Vor 10 Jahren entdeckte die polnische Kunsthistorikerin Ewa Manikowska in Vilnius im Archiv der Litauischen Akademie der Wissenschaften im Nachlass des Schwiegersohns von Bernardo Bellotto eine Aufzeichnung in Canalettos Handschrift. Darin zählt er, Raum für Raum, die Schäden auf, die er bei der Bombardierung Dresdens durch die Preußen im Juli 1760 erlitten hatte. In der Fachliteratur war bisher lediglich der Schadenswert in Höhe von insgesamt 50 Tsd. Thaler kolportiert worden, für den Canaletto bei Hofe 1762 um eine Entschädigung gebeten hatte. Dieser Schadenskatalog lässt seine gesellschaftlichen Ambitionen und den hohen Lebensstandard erkennen, den Canaletto vor Ausbruch des Siebenjährigen Krieges in seiner Wohn- und Arbeitsetage erreicht hatte.
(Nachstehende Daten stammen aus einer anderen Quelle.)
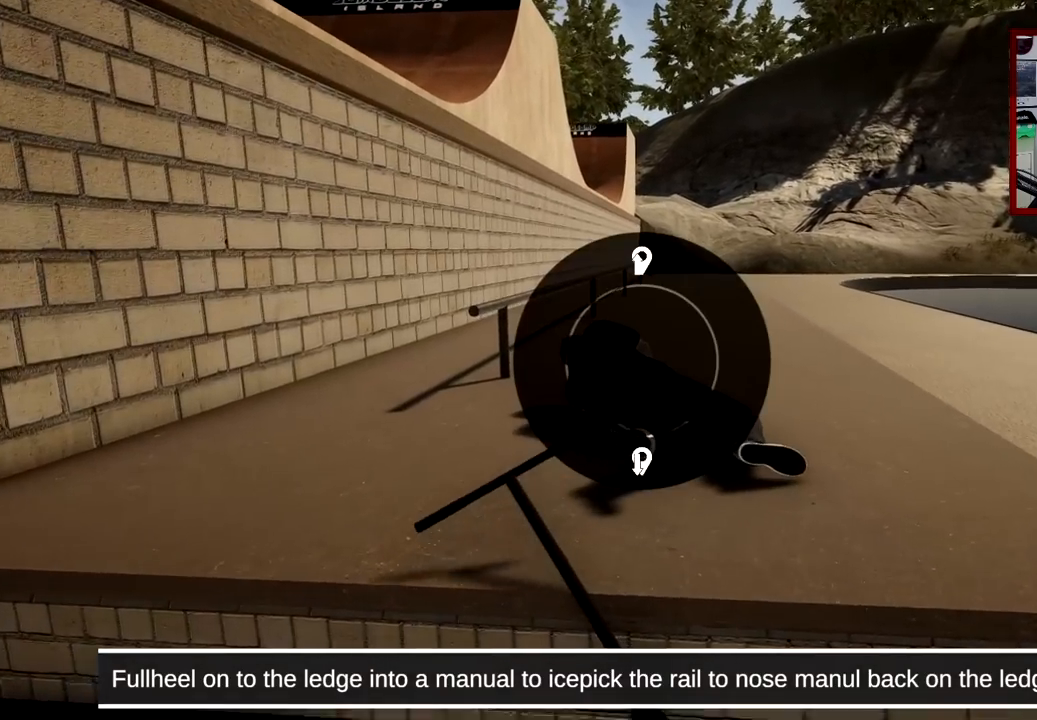
{"buttons": ["DPAD_LEFT"], "left_stick": "center", "right_stick": "up", "events": [[217, "right_stick", "up"]]}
Einem Emeritus der TU Dresden ist es inzwischen gelungen, die Raumgrundrisse auf Bellottos Etage in dem barocken Bürgerhaus aus späteren Grundrissen des Coselpalais detektivisch zu rekonstruieren. Somit lässt sich nachvollziehen und anschaulich zeigen, wie Canalettos Gesellschaftsräume und Privaträume, sein Mal-Atelier und seine Dunkelkammer und Druckwerkstatt zueinander lagen und ausgestattet waren.

Dies alles wird am 6. April im Festsaal des Coselpalais zum Thema „Auf Canalettos Spuren im Coselpalais“ präsentiert werden.